THE 5 WORST WORKPLACE INVESTMENTS TO MAKE IN A RECESSION
The worst office investments you could make in a potential economic downturn
4 minute read
If you’re still figuring out how to handle operations post pandemic, you’re not alone. According to a survey by McKinsey only one in ten organizations have a clear way forward, and most companies don’t yet have a detailed plan for the future. With the added worry of a recession soon, there is a lot of pressure on companies to implement their vision. These stresses can result in hurried choices and costly consequences.
Creating a blueprint for your company’s future workplace requires planning and some insight on what to avoid. Here are some of the worst investments you can make in a potential economic downturn.
#1 : Abandoning Your Office Too Soon
The numbers may be surprising, a poll by Generation Lab found that Generation Z wants the office experience — 40% of recent graduates and students surveyed said they would prefer fully in-person work, while 39% want a hybrid workplace.
The newest members of the workforce feel they will miss out on important knowledge, skills and opportunities with fully remote work. Hybrid workplaces will be an important element in recruiting and retaining the best talent from the younger generation of employees. Consider the office an investment in your company culture and future of your workforce.
#2 - Buying Expensive Traditional Office Furniture
The cubicle, as we know it, is over 50 years old. Coincidentally, the way big furniture dealers sell furniture has remained the same for just as long. That's because they continue to sell furniture systems that, once installed, are difficult to reconfigure and generate additional revenue for them to make changes to your office. It's not unusual for cubicles to require expensive installation, including having to relocate power and require electricians to simply add a desk. Cubicles have a host of other problematic outcomes; including the chronic aches and pains from their one size fits all model, and the fact that sitting all day can cause all kinds of serious health problems.
Flexible furniture is the modern furniture solution to craft a healthy and productive workplace.
#3 - All the wrong amenities
Having a basketball court on site is a lot of fun, but if your employees don’t feel considered, you aren’t scoring. Amenities are the cherry on top of a great cake, not a way to plaster over a toxic working environment. Research from WorkDesign magazine finds that flashy amenities like gaming areas are not as valued by staff as providing resources to support the employee experience. So before investing in a cappuccino machine that costs as much as a small car, consider getting your people sit-stand desks; studies have found they boost productivity and help employees stay focused and alert throughout their work day.
Shifting resources towards wellness enables employees to work better, and boosting morale, engagement and productivity is what makes companies flourish.
#4 - Idealizing Tech
Investing and rolling out new systems and hardware is an expensive and frustrating business. Technology created the conditions for the current revolution in working, but it should not be an outrageous expense or get in the way. Recent research from Gartner shows that at least 56% of companies said they regret the big IT purchases they've made. With many of them taking over 6 months in deciding to make the purchase, it seems it wasn’t even a case of not having enough time to consider their options. A great take away from their mistake is not to assume investing in technology is the magic bullet. Focus on what works and has been stress tested; maintaining coherence and functionality with your IT strategy is a better plan of action than chasing the idea that any one technology can solve all your problems.
#5 - Hiring the wrong person
New hires are expensive and the consequences of a bad hire affect more than the bottom line. A bad hire can lower employee morale and productivity, and in extreme cases; alienate other staff members to the point of resignation. With the cost of recruitment, interviewing, onboarding and training; it may seem easier to keep the person onboard, but over time they will cost you more and more.

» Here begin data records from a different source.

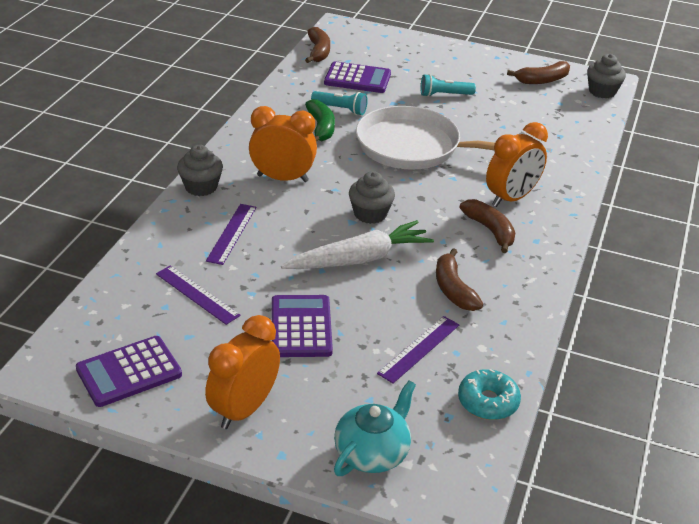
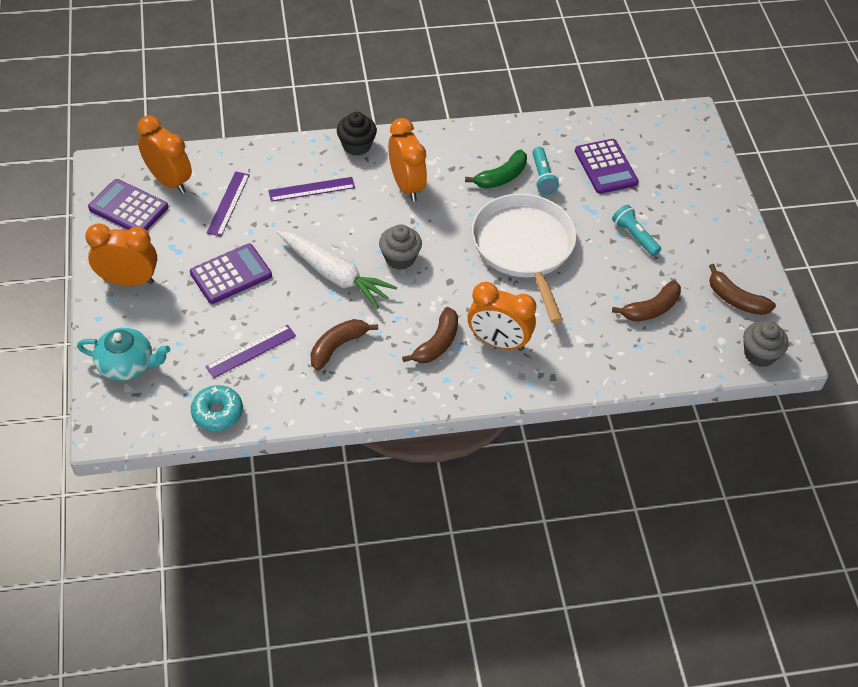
camera: 60 degrees right, 15 degrees up
grey cupcake [177,145,223,196] -> black cupcake [337,112,377,156]
brown banana [305,27,330,63] -> brown banana moved to [612,280,681,322]
purple ruler [377,316,459,383] -> purple ruler turned 45 degrees counterclockwise [205,325,296,378]
none -> orange clock [137,115,192,194]

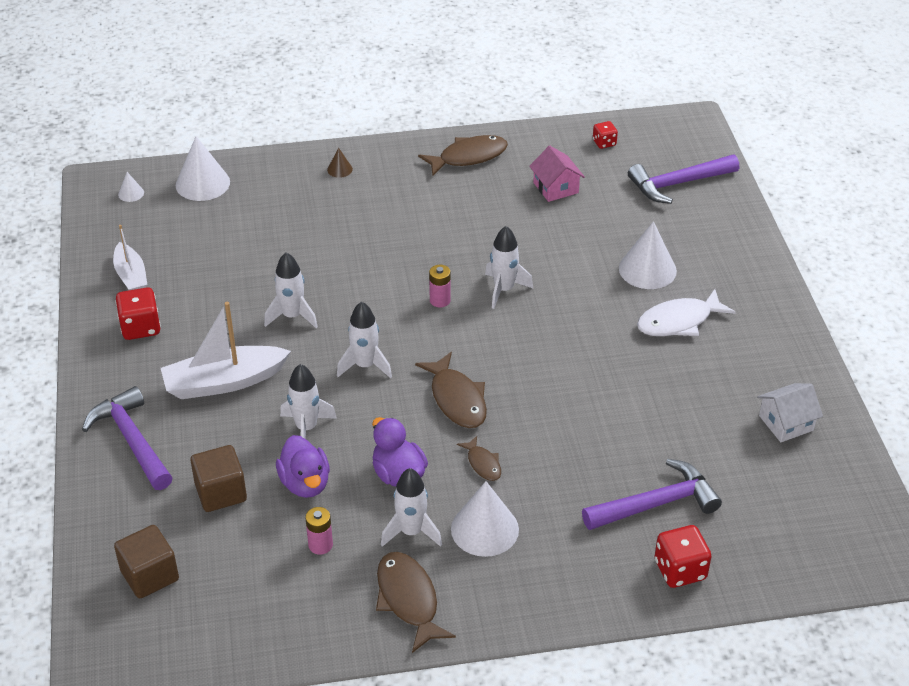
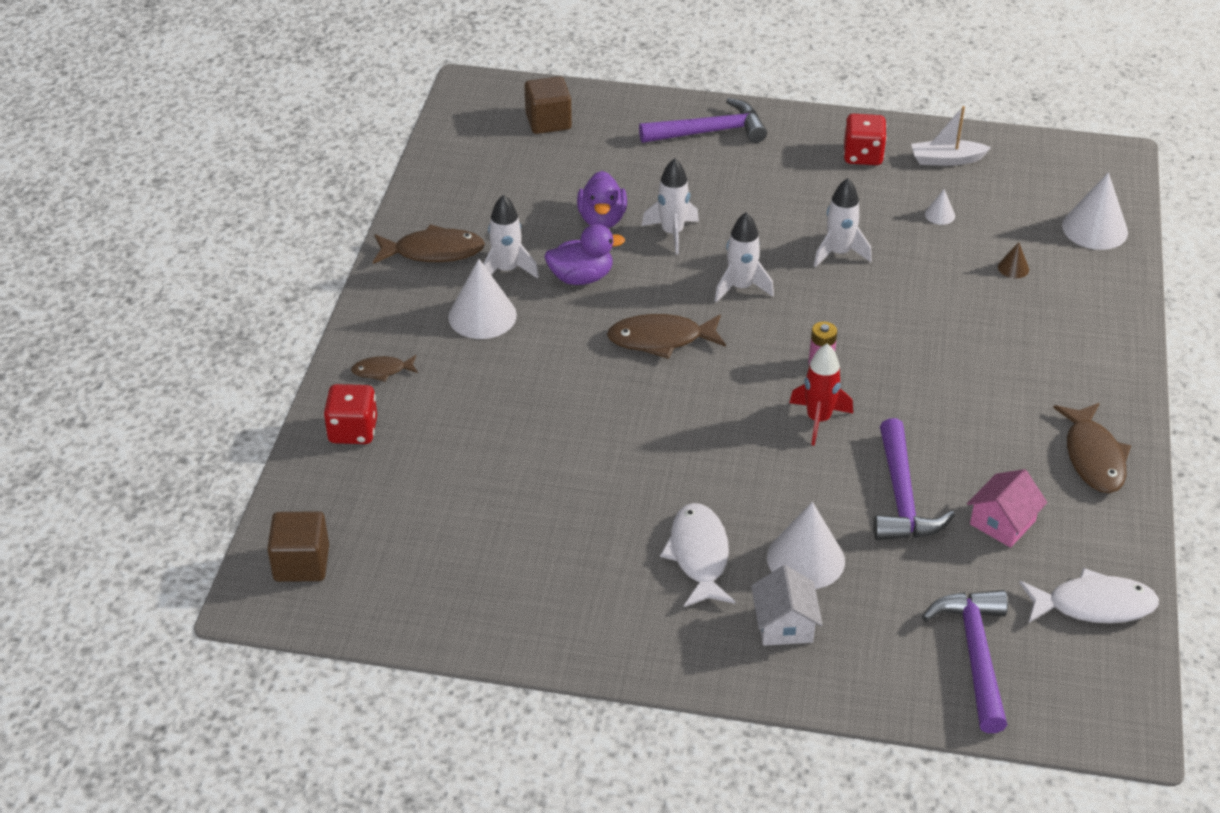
camera: 110 degrees right, 0 degrees up
white cone [118,172,144,202] -> white cone moved to [925,189,955,225]
white boat [161,302,291,399] -> none
brown cube [190,445,247,512] -> brown cube moved to [267,511,329,582]
purple duck [276,435,330,498] -> purple duck turned 90 degrees counterclockwise [577,171,627,228]
pink battery [305,507,333,555] -> none
brown cone [327,148,353,178] -> brown cone moved to [998,242,1029,278]
brown fish [457,436,501,481] -> brown fish moved to [351,355,418,382]
white rocket [485,226,533,309] -> red rocket [789,344,853,446]
pink house [529,146,585,202] -> pink house turned 45 degrees counterclockwise [967,469,1047,548]
purple hammer [582,459,722,530] -> purple hammer moved to [873,418,955,540]
red dice [593,121,618,149] -> white fish [1019,568,1159,623]
white house [757,383,823,442] -> white house moved to [751,565,823,646]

Quickly replacing people or taking on new people to meet a demand may seem like the best plan of action in the current labor market, but the effects of a bad decision in this case are costly. Release the pressure to hire quickly and only employ people that are fully vetted, qualified and a good fit for your company.
Of course it might be difficult to avoid all these pitfalls, especially with the changing tide in the economy and global working culture. It’s important not to be discouraged by any of the challenges presented, “All change is preceded by chaos'' is Deepak Chopra’s extremely astute observation, so allow for patience in the process.